Intervention de Frédéric Valletoux

Commission d'enquête Évaluation politiques publiques face aux pandémies — Réunion du 3 septembre 2020 à 9h30
Table ronde avec des fédérations hospitalières et médico-sociales

Frédéric Valletoux, président de la Fédération hospitalière de France (FHF) :

Monsieur Karoutchi, la certitude que nous avons aujourd'hui, c'est que tout serait en ordre en cas de retour d'une crise aussi forte que celle du printemps dernier. Le système tiendra. Il a déjà tenu. Certes, le prix a été élevé. S'il y a eu des erreurs, il vous appartiendra de les mettre en exergue. Mais le système a tenu.

Néanmoins, soyons réalistes, il y aura toujours des difficultés. Cela ira sans doute mieux sur les approvisionnements. Mais prenons la question des effectifs : les hôpitaux ont tenu parce que les hospitaliers se sont dépensés et mobilisés comme jamais, au prix d'un effort humain important. Il faut un an pour former une aide-soignante, trois ans pour former une infirmière, dix ans à quinze ans pour former un médecin, et il y a 30 % de postes vacants à l'hôpital. La réalité des effectifs n'a pas changé. La réalité de l'effort à fournir en cas d'épidémie d'une telle intensité ne changera pas non plus. La capacité humaine à faire face tiendra une fois de plus, grâce à un effort immense des professionnels de santé devant l'afflux.
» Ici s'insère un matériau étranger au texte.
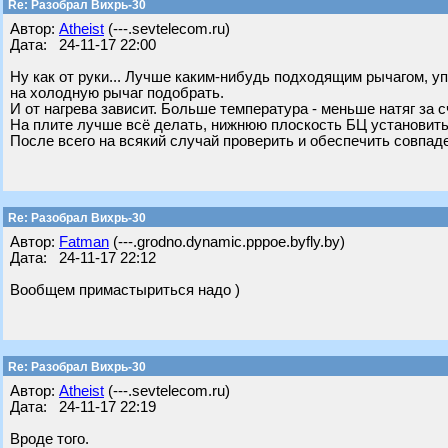
Re: Разобрал Вихрь-30
Автор:
Atheist
(---.sevtelecom.ru)
Дата: 24-11-17 22:00
Ну как от руки... Лучше каким-нибудь подходящим рычагом, уп
на холодную рычаг подобрать.
И от нагрева зависит. Больше температура - меньше натяг за 
На плите лучше всё делать, нижнюю плоскость БЦ установить
После всего на всякий случай проверить и обеспечить совпаде
Re: Разобрал Вихрь-30
Автор:
Fatman
(---.grodno.dynamic.pppoe.byfly.by)
Дата: 24-11-17 22:12
Вообщем примастыриться надо )
Re: Разобрал Вихрь-30
Автор:
Atheist
(---.sevtelecom.ru)
Дата: 24-11-17 22:19
Вроде того.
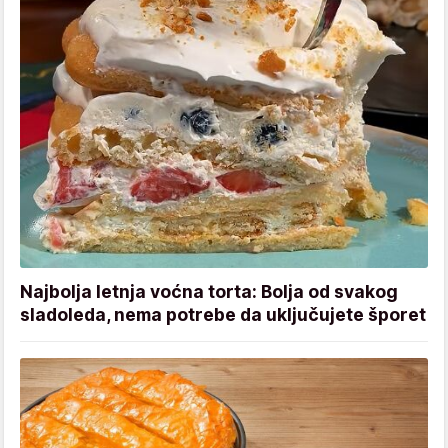
Najbolja letnja voćna torta: Bolja od svakog
sladoleda, nema potrebe da uključujete šporet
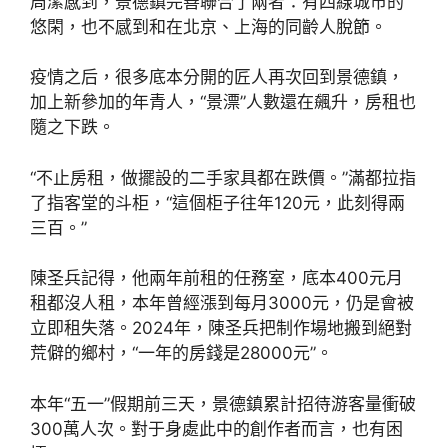
周潔感到，景德鎮完善聯合了兩者：有四線城市的
悠閑，也不感到和在北京、上海的同齡人脫節。
疫情之后，很多底本分開的匠人再次回到景德鎮，
加上新參加的年青人，“景漂”人數還在飆升，房租也
隨之下跌。
“不止房租，做擺設的二手家具都在跌價。”滿都拉指
了指客堂的斗柜，“這個柜子往年120元，此刻得兩
三百。”
陳圣兵記得，他兩年前租的任務室，底本400元月
租都沒人租，本年曾經漲到每月3000元，仍是會被
立即租失落。2024年，陳圣兵把制作場地搬到絕對
荒僻的鄉村，“一年的房錢是28000元”。
本年“五一”假期前三天，景德鎮累計招待游客量衝破
300萬人次。對于身處此中的創作者而言，也有困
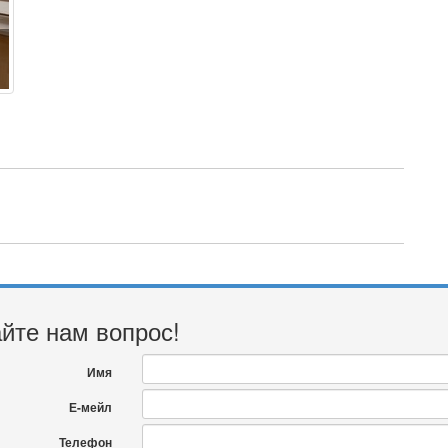
йте нам вопрос!
Имя
Е-мейл
Телефон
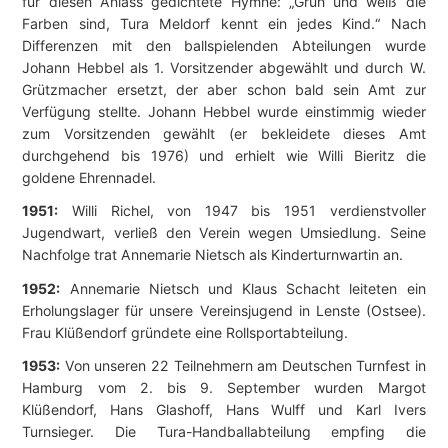
für diesen Anlass gedichtete Hymne: „Grün und weiß die
Farben sind, Tura Meldorf kennt ein jedes Kind.“ Nach
Differenzen mit den ballspielenden Abteilungen wurde
Johann Hebbel als 1. Vorsitzender abgewählt und durch W.
Grützmacher ersetzt, der aber schon bald sein Amt zur
Verfügung stellte. Johann Hebbel wurde einstimmig wieder
zum Vorsitzenden gewählt (er bekleidete dieses Amt
durchgehend bis 1976) und erhielt wie Willi Bieritz die
goldene Ehrennadel.
1951:
Willi Richel, von 1947 bis 1951 verdienstvoller
Jugendwart, verließ den Verein wegen Umsiedlung. Seine
Nachfolge trat Annemarie Nietsch als Kinderturnwartin an.
1952:
Annemarie Nietsch und Klaus Schacht leiteten ein
Erholungslager für unsere Vereinsjugend in Lenste (Ostsee).
Frau Klüßendorf gründete eine Rollsportabteilung.
1953:
Von unseren 22 Teilnehmern am Deutschen Turnfest in
Hamburg vom 2. bis 9. September wurden Margot
Klüßendorf, Hans Glashoff, Hans Wulff und Karl Ivers
Turnsieger. Die Tura-Handballabteilung empfing die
Il est possible de mettre des respirateurs dans des salles hospitalières si on en achète. Il faut entre huit et dix professionnels autour d'un lit de réanimation pour un patient. On ne forme pas des infirmiers spécialisés en quelques semaines. On peut demander en urgence à des dermatologues ou à des médecins divers et variés de se plonger dans la vie d'un service de réanimation et de donner un coup de main. Cela a été le cas. Dans les services, les gens qui étaient autour de lits de réanimation n'étaient pas tous des infirmiers spécialisés, des réanimateurs. Tout le monde, moi le premier, connaît des médecins d'autres spécialités qui sont venus donner un coup de main et qui étaient sous les ordres d'infirmiers spécialisés. Cela n'a pas changé, et ne changera pas. Le système de santé est un paquebot, et les paquebots font des manoeuvres un peu lentes : entre le moment où on décide d'opérer un virage et son exécution, il se passe du temps. En l'espèce, cela se compte en nombre d'années.
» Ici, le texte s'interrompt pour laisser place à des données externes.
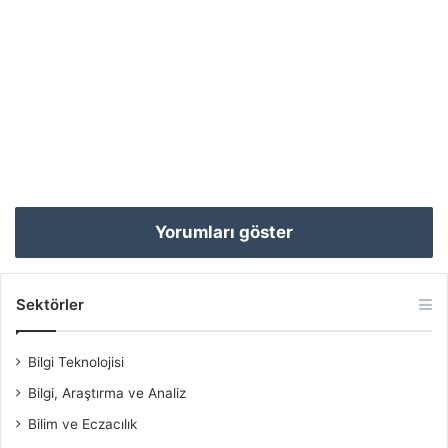
Yorumları göster
Sektörler
Bilgi Teknolojisi
Bilgi, Araştırma ve Analiz
Bilim ve Eczacılık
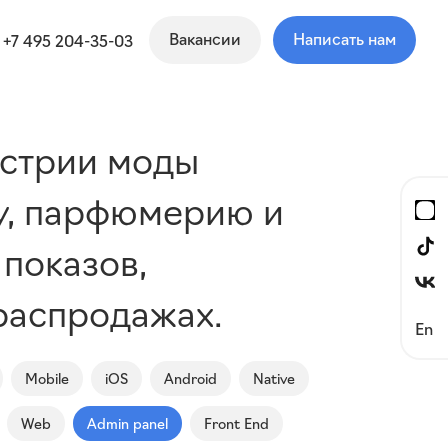
Вакансии
Написать нам
+7 495 204-35-03
устрии моды
у, парфюмерию и
показов,
 распродажах.
En
Mobile
iOS
Android
Native
Web
Admin panel
Front End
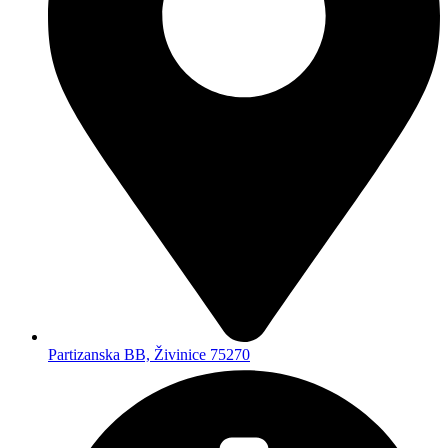
+387 61 649 500
Brzi linkovi
Početna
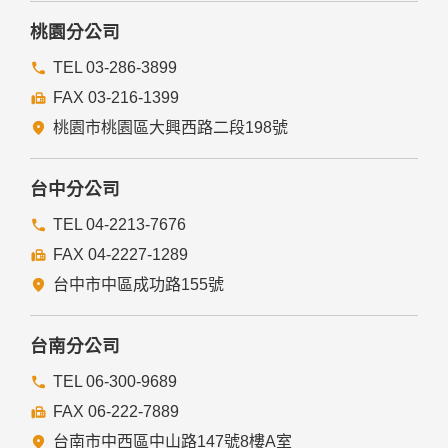
他個人、團體、私人企業或公務機關，但有法律依據或合約義
務者，不在此限。
桃園分公司
前項但書之情形包括不限於：
TEL 03-286-3899
FAX 03-216-1399
經由您書面同意。
法律明文規定。
桃園市桃園區大興西路二段198號
為免除您生命、身體、自由或財產上之危險。
與公務機關或學術研究機構合作，基於公共利益為統計或學術
研究而有必要，且資料經過提供者處理或蒐集者依其揭露方式
台中分公司
無從識別特定之當事人。
當您在網站的行為，違反服務條款或可能損害或妨礙網站與其
TEL 04-2213-7676
他使用者權益或導致任何人遭受損害時，經網站管理單位研析
FAX 04-2227-1289
揭露您的個人資料是為了辨識、聯絡或採取法律行動所必要
者。
台中市中區成功路155號
有利於您的權益。
本網站委託廠商協助蒐集、處理或利用您的個人資料時，將對
委外廠商或個人善盡監督管理之責。
台南分公司
六、Cookie之使用
TEL 06-300-9689
為了提供您最佳的服務，本網站會在您的電腦中放置並取用我
FAX 06-222-7889
們的Cookie，若您不願接受Cookie的寫入，您可在您使用的
瀏覽器功能項中設定隱私權等級為高，即可拒絕Cookie的寫
台南市中西區中山路147號8樓A室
À mon avis, il y a une prise de conscience ; elle s'est exprimée lors du Ségur. On a effectivement été trop loin dans les demandes d'économies et de rationalisation du système de santé. Aujourd'hui, cela ne peut plus passer. Il faut recoudre ce qui a été détricoté. Cela va prendre des années, à condition d'être à la hauteur des vrais enjeux.
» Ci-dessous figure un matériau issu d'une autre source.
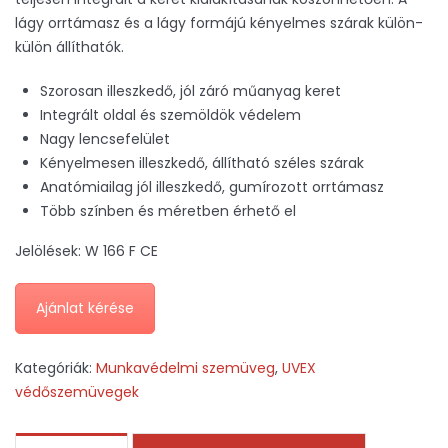
lágy orrtámasz és a lágy formájú kényelmes szárak külön-
külön állíthatók.
Szorosan illeszkedő, jól záró műanyag keret
Integrált oldal és szemöldök védelem
Nagy lencsefelület
Kényelmesen illeszkedő, állítható széles szárak
Anatómiailag jól illeszkedő, gumírozott orrtámasz
Több színben és méretben érhető el
Jelölések: W 166 F CE
Ajánlat kérése
Kategóriák:
Munkavédelmi szemüveg
,
UVEX
védőszemüvegek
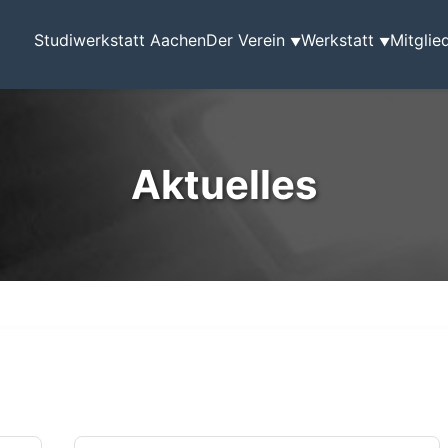
Studiwerkstatt Aachen
Der Verein
Werkstatt
Mitglie
▼
▼
Aktuelles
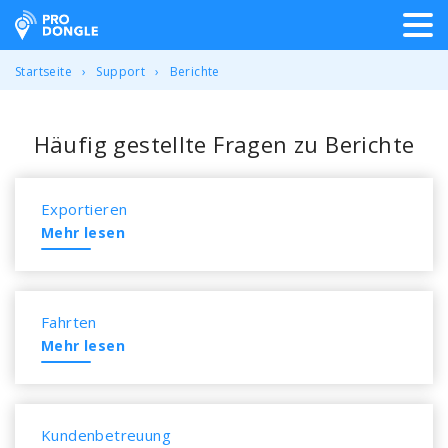
ProDongle Track & Trace
Startseite
Support
Berichte
Häufig gestellte Fragen zu Berichte
Exportieren
Mehr lesen
Fahrten
Mehr lesen
Kundenbetreuung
Nous avons obtenu des réponses à peu près satisfaisantes sur les rémunérations. Le Gouvernement a mobilisé 7 milliards d'euros à 8 milliards d'euros. Il faut saluer cet effort, qui est sans précédent. Cela sera-t-il suffisant pour rendre les carrières hospitalières plus attractives et donner envie aux jeunes de s'engager dans ces métiers pénibles et pas toujours bien rémunérés ? C'est une vraie question, et elle n'est pas tranchée.

Dans notre système de santé, les écarts de rémunération entre public et privé sont abyssaux. Il faut regarder cette réalité en face. Comment demander à un hôpital public de tenir ses missions avec de tels écarts ? Il est compliqué de garder des médecins dans certaines spécialités. À cinquante ans, cinquante-cinq ans ou soixante ans, on peut n'avoir plus forcément envie de subir certaines contraintes de vie, comme celles qui sont liées aux gardes.

En France, la santé est sans doute l'un des sujets qui a le plus fait l'objet de littérature administrative, parlementaire ou savante, mais qui a le moins fait l'objet de véritables réformes. On a laissé prospérer des situations qui ne peuvent plus durer. Le temps des vraies réformes est venu. Le Ségur est un début de réponse, mais un début seulement.

Je suis malheureusement un peu plus nuancé sur la réponse à apporter à Roger Karoutchi. J'aimerais pouvoir être enthousiaste et dire qu'il n'y a pas de problème. Nous sommes évidemment prêts à faire face, mais à prix qui restera élevé et douloureux.